Frank Paul Kistner beschreibt es so: „Die ausgeräumten Tropfkörper werden zum Ort einer ganz persönlichen Kunsterfahrung. Die großformatigen Bilder und akustischen Interventionen als Teil einer umfassenden Gesamtinstallation ermöglichen den Besuchern neue visuelle und zugleich auch akustische Erfahrungen.“ Die Aktionen und Präsentationen „bieten eine meditative Vertiefung in das Gesamtthema des Kunstraums, nämlich der Schöpfung“.
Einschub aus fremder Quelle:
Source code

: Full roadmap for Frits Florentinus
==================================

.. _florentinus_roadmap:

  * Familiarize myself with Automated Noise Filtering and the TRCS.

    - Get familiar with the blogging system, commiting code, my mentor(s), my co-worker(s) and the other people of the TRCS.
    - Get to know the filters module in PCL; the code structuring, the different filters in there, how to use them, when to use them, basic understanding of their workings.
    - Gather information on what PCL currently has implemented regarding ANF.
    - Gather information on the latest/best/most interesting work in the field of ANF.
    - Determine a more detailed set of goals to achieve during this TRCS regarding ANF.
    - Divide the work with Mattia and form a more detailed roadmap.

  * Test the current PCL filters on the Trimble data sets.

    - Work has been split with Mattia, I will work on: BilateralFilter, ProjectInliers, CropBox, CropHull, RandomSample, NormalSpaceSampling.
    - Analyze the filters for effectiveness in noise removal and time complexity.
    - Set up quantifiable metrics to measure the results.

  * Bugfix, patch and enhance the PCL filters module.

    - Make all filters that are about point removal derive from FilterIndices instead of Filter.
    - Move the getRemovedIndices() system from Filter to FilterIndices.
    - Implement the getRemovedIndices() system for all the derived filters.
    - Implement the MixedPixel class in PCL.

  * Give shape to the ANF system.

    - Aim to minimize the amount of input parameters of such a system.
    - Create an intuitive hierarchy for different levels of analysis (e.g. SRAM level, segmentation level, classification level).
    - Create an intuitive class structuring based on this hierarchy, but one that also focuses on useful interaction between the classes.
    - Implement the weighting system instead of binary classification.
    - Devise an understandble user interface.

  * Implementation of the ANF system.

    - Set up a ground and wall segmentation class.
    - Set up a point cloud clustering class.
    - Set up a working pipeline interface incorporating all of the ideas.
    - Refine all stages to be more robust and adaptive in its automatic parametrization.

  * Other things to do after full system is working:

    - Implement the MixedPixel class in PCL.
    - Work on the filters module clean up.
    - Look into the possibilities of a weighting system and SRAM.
Anlocken soll das Projekt beispielsweise auch Pedaleure

Auch der mehrfache Besuch empfiehlt sich, sagt Hauser. „Wir haben dort jeden Monat eine andere Vegetation, also auch eine andere Atmosphäre.“ Der Titel „Die Schöpfung“, so der Regisseur, „passt zum Gebäude, das ist ein ursprünglicher, morbider Ort“. Kistner hat denn auch die Assoziation „einer kultisch-archaischen, ja einer Opferstätte“ samt der drumherum blutrot getränkten Wände der Tropfkörper.

Anlocken soll das Projekt beispielsweise auch Pedaleure, die an den Wochenenden in großer Zahl auf dem viel befahrenen Neckar-Radweg unterwegs sind und motiviert werden sollen, am Scillawald einen Abstecher die paar hundert Meter den Hügel hinauf zu unternehmen. Denn entlang dieses Kunstwegs von der Landungsbrücke hoch zu den Tropfkörpern präsentieren in dieser Dauerausstellung 25 Künstler des Vereins Kunstwerk ihre Exponate. Die bis 1,50 auf 3,50 Meter großen Arbeiten zu den vier Elementen – in den Gattungen Malerei, Fotografie oder Zeichnung – werden auf wind- und wetterfeste Banner (ähnlich wie Lastwagenplanen) übertragen. Dazu werden jeweils Stelen mit Informationen zu den Künstlern und ihrem Werk errichtet. Mal direkt am Weg, mal etwas in den Wald hinein platziert, präsentiert sich etwa alle 30 Meter ein Künstler – ausgewählt werden die Werke von Frank Paul Kistner und dem Leiter der Galerie der Stadt Fellbach, Heribert ­Sautter.

In den kommenden Wochen müssen noch die Wege hergerichtet werden, um auch Rollstuhlfahrern den Besuch der Ausstellung und der Performances zu ermöglichen. Wobei das Wetterrisiko bleibt – „es ist nichts überdacht“, sagt Hauser. Allerdings würde es ja durchaus zum Vier-Elemente-Motto passen, wenn der Himmel seine Schleusen öffnet und es „Katzen und Hunde regnet“. Und wenn alles klappt und ein Erfolg wird, sollen die Tropfkörper auch in den kommenden Jahren für ähnliche Kunstaktionen genutzt werden.